■ **Reading text**:

Personal information
- Date of birth: 29 May 1983 (age 42)
- Place of birth: Budapest, Hungary
- Height: 1.90 m (6 ft 3 in)
- Position: Goalkeeper

Youth career
- 1998–2001: Vasas
- 2001–2002: Újpest
- 2002–2003: Fóti SE

Senior career*
- Years: Team / Apps / (Gls)
- 2002–2003: Fóti SE / 33 / (0)
- 2003–2004: Újpest / 0 / (0)
- 2004: Dabas
- 2004–2005: Videoton / 0 / (0)
- 2005: Felcsút / 14 / (0)
- 2005–2006: Hévíz / 15 / (0)
- 2006–2007: Budapest Honvéd / 14 / (0)
- 2007–2010: Sparta Prague II
- 2007–2008: → Budějovice (loan) / 0 / (0)
- 2008–2009: → Kladno (loan) / 0 / (0)
- 2010: Hévíz / 11 / (0)
- 2010–2014: Cegléd / 91 / (0)
- 2014–2015: Kazincbarcika / 18 / (0)
- 2015–2020: Jászberény / 81 / (0)
- 2020–2021: Nyíregyháza / 0 / (0)

= Zoltán Miski =

Hungarian footballer (born 1983)

■ **Required tasks**:
A – In the Zoltán Miski profile, condense the section beginning "Personal information" into one sentence that keeps its facts.
B – List every club named under the youth career heading in the Zoltán Miski profile.
C – Write the next part of the Zoltán Miski profile, starting after its final line.
The material that follows comes from a separate source.

■ **Information shown**:
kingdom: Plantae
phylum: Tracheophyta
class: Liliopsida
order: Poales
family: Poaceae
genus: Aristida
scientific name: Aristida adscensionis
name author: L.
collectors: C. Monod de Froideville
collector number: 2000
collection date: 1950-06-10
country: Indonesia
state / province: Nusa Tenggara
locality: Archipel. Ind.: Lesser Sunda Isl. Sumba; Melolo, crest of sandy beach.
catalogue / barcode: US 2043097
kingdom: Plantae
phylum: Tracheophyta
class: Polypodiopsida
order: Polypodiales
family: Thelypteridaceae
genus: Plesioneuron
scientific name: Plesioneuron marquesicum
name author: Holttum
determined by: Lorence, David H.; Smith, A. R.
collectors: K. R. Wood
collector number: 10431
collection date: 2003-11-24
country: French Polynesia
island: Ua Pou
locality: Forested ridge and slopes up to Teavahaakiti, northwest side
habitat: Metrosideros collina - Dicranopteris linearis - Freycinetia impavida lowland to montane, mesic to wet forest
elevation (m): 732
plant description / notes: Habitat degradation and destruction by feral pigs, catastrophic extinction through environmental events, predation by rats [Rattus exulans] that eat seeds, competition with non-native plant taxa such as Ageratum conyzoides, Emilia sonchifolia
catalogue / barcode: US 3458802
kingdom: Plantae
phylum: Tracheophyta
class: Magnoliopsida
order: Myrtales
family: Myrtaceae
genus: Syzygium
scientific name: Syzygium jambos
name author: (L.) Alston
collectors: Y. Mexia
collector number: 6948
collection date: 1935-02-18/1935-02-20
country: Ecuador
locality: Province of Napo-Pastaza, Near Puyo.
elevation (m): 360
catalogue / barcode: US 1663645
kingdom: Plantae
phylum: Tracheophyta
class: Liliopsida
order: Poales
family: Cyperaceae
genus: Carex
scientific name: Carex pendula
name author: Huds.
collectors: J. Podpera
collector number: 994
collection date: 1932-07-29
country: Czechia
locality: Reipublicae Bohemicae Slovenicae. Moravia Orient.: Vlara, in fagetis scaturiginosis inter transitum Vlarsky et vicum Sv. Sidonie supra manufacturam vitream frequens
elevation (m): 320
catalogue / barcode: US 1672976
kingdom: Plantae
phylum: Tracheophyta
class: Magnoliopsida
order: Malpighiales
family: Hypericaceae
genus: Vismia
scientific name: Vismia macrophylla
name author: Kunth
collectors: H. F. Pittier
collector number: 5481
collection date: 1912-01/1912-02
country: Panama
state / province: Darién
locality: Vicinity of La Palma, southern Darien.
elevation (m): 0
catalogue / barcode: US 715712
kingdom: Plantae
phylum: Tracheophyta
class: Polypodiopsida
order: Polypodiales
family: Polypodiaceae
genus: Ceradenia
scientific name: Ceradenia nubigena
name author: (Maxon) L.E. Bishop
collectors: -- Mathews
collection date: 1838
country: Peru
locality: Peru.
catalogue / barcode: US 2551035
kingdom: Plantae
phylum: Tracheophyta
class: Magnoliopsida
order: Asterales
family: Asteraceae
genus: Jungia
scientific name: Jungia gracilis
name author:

■ **Answers to the exercises**:
A – Goalkeeper born 29 May 1983 (age 42) in Budapest, Hungary, standing 1.90 m (6 ft 3 in) tall.

B –
- Vasas
- Újpest
- Fóti SE

C –
Zoltán Miski (born 29 May 1983) is a former Hungarian professional football player.

==Club career==
Miski began his professional career with Héviz SE in the NB II, appearing in 15 matches during the 2005–06 season. In January 2006, he transferred to Budapest Honvéd FC in the Hungarian NB I, where he appeared in 14 league matches over the next 18 months. Next, Miski moved to Sparta Prague of the Czech Gambrinus liga, where he spent two unsuccessful seasons out on loan and never appeared in a league match.